Document passage.
━━━━
Tilimycin and tilivalline
Tilimycin (TM; also called kleboxymycin) and tilivalline (TV) are cytotoxic pyrrolobenzodiazepine non-ribosomal peptides that are produced by strains of some species of the KoSC (Zechner & Kienesberger 2024). Both TM and TV can be detected in a range of biological samples at nanomolar and picomolar concentrations, respectively (Table 2). Detection of TV in human serum at higher levels than seen in human faeces has led to the suggestion that TV is efficiently translocated from the gut to the bloodstream (Glabonjat et al. 2021), but its mode of transport and systemic effects have not been determined to date.
Quantification of TM and TV in different biological samples (Glabonjat et al. 2021). All values are presented in terms of wet weight of sample.
| Matrix | TM (nmol/g) | TV (pmol/g) |
|---|---|---|
| Human faeces* | 1.1 ± 0.1 | 8 ± 1 |
| Human serum* | Not detected | 13 ± 1 |
| Mouse faeces* | 51 ± 8 | 22 ± 4 |
| CASO medium † | 24 ± 1 | 94 ± 2 |
Samples collected in active phase of AAHC.
Inoculated with K. oxytoca AHC-6.
TM is a DNA-damaging agent that is encoded by the til biosynthetic gene cluster (BGC), comprising two operons of biosynthesis genes (Fig. 4B). In the presence of indole, TM spontaneously reacts with this peptide to form TV, which targets tubulin and disrupts the spindle apparatus of eukaryotic cells (Unterhauser et al. 2019). TV also induces caspase-3-dependent apoptosis in mice and Hep2 cells and impairs the epithelial barrier (Schneditz et al. 2014). TM is approximately nine times more cytotoxic than TV (Tse et al. 2017). The genes aroX, adsX, icmX and dhbX and both modules of the NRPS operon are required for TM production, along with an immunity protein (encoded by uvrX) and a 3-dehydroquinate synthase (aroB) located apart from the BGC (Schneditz et al. 2014, Dornisch et al. 2017, Tse et al. 2017, Kienesberger et al. 2022).
━━━━
Excerpted records.

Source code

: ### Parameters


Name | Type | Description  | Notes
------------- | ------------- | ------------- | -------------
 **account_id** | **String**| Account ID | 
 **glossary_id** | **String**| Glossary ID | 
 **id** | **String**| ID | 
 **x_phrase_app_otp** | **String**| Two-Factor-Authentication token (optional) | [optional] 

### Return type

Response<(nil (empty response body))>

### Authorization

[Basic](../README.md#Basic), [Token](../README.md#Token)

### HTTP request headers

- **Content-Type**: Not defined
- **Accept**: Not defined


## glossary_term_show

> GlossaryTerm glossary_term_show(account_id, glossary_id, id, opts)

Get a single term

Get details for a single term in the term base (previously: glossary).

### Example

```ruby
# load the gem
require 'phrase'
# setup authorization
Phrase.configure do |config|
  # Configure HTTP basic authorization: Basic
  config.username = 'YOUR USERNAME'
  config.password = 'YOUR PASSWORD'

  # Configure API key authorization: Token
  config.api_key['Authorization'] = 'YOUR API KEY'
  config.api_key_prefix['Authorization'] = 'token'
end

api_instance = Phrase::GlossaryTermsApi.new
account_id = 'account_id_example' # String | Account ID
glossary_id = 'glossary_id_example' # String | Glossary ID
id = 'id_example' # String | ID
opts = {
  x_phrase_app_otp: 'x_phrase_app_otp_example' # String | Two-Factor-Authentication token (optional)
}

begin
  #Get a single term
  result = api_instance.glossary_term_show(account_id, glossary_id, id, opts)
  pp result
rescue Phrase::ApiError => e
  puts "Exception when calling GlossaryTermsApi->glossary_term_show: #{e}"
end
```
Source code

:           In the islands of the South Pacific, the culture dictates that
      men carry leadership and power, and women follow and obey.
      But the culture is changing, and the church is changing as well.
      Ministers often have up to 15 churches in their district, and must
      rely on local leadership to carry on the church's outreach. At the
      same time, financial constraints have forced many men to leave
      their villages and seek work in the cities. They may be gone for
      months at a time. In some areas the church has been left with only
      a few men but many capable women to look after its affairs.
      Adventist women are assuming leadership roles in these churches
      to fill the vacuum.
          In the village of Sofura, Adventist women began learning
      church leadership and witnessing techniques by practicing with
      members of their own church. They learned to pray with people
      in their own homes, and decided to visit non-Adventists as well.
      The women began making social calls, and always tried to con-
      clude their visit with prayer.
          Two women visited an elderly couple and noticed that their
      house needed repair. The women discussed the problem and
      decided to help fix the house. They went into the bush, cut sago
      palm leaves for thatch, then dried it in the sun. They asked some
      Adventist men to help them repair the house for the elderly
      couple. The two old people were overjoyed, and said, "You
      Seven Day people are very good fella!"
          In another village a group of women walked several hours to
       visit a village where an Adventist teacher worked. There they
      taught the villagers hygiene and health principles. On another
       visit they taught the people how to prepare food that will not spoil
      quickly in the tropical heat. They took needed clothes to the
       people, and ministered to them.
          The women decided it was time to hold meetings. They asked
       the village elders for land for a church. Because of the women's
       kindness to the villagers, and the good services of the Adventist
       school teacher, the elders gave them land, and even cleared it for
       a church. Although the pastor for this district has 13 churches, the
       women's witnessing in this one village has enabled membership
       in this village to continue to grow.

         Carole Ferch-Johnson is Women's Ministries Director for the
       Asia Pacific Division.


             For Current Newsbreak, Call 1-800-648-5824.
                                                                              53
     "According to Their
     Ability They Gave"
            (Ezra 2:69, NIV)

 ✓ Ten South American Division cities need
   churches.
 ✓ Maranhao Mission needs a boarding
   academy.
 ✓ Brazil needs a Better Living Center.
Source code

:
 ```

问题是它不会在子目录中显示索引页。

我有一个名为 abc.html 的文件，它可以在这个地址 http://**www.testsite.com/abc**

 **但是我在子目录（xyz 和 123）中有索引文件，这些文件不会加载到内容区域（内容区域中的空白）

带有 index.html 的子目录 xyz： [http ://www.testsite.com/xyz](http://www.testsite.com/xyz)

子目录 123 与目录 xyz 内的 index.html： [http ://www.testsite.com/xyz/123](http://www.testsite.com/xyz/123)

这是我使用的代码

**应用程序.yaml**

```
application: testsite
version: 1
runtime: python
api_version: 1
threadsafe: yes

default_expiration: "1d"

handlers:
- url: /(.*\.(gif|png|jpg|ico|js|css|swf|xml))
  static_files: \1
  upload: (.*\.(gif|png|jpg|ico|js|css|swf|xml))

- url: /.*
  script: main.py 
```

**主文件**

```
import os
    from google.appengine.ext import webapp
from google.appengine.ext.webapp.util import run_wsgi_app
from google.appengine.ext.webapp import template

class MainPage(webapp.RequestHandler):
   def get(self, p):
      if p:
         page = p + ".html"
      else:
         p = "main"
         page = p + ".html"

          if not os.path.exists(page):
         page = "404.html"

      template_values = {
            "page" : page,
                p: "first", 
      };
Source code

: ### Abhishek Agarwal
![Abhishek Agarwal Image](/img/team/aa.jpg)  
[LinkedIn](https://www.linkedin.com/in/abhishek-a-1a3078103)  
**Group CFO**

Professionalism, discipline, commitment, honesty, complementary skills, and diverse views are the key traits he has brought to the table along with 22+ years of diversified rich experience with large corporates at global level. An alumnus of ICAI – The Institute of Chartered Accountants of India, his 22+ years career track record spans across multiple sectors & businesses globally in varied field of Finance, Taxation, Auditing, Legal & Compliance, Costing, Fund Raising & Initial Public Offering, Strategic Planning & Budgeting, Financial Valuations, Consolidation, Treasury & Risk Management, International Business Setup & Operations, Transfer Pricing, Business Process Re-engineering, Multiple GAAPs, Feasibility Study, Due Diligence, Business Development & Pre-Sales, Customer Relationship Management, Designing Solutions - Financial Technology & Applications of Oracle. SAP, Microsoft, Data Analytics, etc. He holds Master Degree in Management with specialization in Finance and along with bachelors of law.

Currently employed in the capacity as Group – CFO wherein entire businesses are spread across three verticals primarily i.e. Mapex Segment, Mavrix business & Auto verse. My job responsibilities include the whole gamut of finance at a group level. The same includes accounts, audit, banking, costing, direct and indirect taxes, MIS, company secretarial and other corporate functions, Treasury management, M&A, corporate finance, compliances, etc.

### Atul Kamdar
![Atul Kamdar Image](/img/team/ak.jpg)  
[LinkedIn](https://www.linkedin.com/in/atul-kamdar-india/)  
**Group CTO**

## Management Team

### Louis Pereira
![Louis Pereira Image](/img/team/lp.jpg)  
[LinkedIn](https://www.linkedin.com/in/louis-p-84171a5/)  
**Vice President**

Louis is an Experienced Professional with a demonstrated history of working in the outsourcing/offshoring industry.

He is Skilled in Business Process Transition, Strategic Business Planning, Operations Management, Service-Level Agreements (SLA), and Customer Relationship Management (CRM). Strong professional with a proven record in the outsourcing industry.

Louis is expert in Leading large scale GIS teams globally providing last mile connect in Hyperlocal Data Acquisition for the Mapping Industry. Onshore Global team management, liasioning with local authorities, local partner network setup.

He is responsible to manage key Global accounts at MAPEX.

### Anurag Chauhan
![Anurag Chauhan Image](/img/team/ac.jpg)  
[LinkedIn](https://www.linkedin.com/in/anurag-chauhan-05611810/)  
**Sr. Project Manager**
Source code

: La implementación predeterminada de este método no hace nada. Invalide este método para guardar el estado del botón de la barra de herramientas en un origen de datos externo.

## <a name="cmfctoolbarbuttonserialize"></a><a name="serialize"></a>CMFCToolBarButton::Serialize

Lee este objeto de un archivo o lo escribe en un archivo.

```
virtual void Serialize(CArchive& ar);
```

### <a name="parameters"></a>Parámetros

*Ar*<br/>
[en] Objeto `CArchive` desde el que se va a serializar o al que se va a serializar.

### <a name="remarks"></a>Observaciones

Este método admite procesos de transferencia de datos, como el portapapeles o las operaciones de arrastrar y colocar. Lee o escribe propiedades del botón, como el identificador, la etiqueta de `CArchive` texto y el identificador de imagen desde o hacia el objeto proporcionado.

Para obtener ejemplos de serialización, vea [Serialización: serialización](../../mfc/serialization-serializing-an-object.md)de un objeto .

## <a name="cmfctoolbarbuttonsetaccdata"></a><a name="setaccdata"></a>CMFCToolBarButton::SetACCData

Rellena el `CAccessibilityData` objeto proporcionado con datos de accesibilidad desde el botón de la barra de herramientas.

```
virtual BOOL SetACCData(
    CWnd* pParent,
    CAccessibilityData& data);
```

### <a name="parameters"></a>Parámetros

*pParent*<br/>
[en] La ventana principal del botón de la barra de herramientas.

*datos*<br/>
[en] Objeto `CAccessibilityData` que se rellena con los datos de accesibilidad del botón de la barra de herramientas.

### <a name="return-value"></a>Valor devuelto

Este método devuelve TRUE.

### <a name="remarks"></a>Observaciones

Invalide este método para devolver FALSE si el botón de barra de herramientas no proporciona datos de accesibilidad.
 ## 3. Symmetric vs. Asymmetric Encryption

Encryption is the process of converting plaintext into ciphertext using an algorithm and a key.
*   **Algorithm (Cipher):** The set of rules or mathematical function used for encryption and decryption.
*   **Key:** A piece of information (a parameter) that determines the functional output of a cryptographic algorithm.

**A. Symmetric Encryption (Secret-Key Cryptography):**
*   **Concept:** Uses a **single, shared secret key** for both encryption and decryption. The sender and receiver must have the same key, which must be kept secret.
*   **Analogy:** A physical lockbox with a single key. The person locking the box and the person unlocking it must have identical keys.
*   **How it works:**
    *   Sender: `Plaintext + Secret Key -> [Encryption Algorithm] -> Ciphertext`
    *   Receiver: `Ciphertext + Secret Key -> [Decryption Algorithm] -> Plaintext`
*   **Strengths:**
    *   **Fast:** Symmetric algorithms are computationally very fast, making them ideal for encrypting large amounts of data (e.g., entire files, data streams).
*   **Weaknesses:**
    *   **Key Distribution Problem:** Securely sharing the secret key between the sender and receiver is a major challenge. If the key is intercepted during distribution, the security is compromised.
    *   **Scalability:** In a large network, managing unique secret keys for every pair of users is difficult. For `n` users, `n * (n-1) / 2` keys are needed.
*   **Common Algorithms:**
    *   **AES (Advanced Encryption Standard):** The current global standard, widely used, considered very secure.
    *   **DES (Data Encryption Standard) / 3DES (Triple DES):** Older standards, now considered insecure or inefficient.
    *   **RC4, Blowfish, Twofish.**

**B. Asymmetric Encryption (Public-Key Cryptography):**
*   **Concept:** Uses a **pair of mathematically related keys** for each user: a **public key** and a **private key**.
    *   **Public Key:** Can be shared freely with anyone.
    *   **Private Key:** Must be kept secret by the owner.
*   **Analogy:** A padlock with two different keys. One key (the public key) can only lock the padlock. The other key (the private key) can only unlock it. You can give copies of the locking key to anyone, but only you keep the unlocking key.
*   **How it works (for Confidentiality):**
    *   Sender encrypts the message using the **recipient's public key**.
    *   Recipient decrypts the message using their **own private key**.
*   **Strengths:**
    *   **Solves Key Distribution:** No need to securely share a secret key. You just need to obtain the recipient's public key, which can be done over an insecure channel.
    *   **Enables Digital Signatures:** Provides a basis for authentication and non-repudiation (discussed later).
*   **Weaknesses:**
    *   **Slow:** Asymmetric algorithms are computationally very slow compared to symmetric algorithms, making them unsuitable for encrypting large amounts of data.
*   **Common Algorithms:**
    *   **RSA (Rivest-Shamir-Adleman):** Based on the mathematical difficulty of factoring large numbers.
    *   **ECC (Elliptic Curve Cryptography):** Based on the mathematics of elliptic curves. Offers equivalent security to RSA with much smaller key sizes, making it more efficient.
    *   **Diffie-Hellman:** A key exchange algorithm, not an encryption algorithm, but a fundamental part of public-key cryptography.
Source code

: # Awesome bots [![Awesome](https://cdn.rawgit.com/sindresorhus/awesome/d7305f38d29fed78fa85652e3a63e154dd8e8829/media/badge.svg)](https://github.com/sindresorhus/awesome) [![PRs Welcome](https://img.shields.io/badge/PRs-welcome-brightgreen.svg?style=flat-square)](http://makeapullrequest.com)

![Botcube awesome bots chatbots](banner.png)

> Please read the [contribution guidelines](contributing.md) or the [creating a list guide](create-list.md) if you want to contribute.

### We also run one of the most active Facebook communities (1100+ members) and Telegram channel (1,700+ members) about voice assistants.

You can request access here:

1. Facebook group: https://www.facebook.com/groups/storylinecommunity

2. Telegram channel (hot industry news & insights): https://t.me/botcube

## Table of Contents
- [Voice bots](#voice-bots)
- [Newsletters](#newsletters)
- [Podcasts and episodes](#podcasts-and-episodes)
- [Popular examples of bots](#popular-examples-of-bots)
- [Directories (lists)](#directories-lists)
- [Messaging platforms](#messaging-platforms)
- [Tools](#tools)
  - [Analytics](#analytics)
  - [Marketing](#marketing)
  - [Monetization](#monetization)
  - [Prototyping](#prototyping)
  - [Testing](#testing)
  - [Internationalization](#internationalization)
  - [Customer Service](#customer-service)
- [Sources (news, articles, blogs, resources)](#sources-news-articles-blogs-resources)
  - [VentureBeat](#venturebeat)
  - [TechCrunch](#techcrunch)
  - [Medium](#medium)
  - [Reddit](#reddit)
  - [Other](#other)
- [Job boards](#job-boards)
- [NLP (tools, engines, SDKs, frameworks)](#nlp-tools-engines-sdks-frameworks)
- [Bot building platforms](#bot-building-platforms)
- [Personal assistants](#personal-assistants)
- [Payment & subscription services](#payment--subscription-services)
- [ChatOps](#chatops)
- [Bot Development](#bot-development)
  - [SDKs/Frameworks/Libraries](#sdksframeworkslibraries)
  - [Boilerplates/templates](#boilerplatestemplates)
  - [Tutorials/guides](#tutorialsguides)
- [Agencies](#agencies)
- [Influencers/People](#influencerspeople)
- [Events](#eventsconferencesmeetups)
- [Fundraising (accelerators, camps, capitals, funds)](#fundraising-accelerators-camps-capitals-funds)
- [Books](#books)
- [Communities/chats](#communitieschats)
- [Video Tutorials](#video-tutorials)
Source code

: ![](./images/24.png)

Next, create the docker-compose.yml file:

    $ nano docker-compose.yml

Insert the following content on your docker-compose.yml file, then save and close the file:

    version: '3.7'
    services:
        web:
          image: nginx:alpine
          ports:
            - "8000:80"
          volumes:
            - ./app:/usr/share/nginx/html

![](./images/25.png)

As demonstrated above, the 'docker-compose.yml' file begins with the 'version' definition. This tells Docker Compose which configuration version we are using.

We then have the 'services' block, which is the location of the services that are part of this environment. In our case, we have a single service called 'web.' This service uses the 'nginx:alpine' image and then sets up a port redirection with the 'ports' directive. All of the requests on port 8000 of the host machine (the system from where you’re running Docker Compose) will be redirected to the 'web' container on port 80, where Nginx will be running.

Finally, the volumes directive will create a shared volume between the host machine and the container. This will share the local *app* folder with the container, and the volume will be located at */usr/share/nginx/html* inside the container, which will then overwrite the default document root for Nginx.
━━━━
Work request 1.
Rewrite the stretch of the tilimycin and tilivalline passage from "Quantification of TM" through "K. oxytoca AHC-6.", changing "Matrix" to "Sample type".
Work request 2.
According to the tilimycin and tilivalline passage, how does the cytotoxicity of TM compare with that of TV?
Work request 3.
Continue the tilimycin and tilivalline passage from its last sentence.

Reply 1.
Quantification of TM and TV in different biological samples (Glabonjat et al. 2021). All values are presented in terms of wet weight of sample.
| Sample type | TM (nmol/g) | TV (pmol/g) |
|---|---|---|
| Human faeces* | 1.1 ± 0.1 | 8 ± 1 |
| Human serum* | Not detected | 13 ± 1 |
| Mouse faeces* | 51 ± 8 | 22 ± 4 |
| CASO medium † | 24 ± 1 | 94 ± 2 |
Samples collected in active phase of AAHC.
Inoculated with K. oxytoca AHC-6.

Reply 2.
TM is approximately nine times more cytotoxic than TV.

Reply 3.
K. oxytoca encoding a functional til BGC fulfils Koch’s postulates as the causative agent of AAHC (Högenauer et al. 2006), which is characterised by diffuse mucosal oedema, haemorrhagic erosions and bloody diarrhoea. AAHC is caused by the overgrowth of cytotoxin-producing strains secondary to the use of penicillins in older children and adults (Schneditz et al. 2014). Approximately half of all human-associated isolates belonging to the KoSC have been shown to have a functional til BGC via cell-line assays (e.g. MTT, LDH cytotoxicity) or detection of TM/TV by high-performance liquid chromatography or mass spectrometry (Zechner & Kienesberger 2024). TM not only contributes directly to AAHC but also introduces mutations into the DNA of intestinal and bacterial cells. TM exposure in mice, after a single round of K. oxytoca overgrowth, has been shown to lead to the accumulation of mutations in colonic stem cells (Pöltl et al. 2023). In addition, de novo mutations introduced into the genomes of E. coli and K. pneumoniae upon TM exposure led to resistance of these ESKAPE pathogens to rifampicin and nalidixic acid (Kienesberger et al. 2022).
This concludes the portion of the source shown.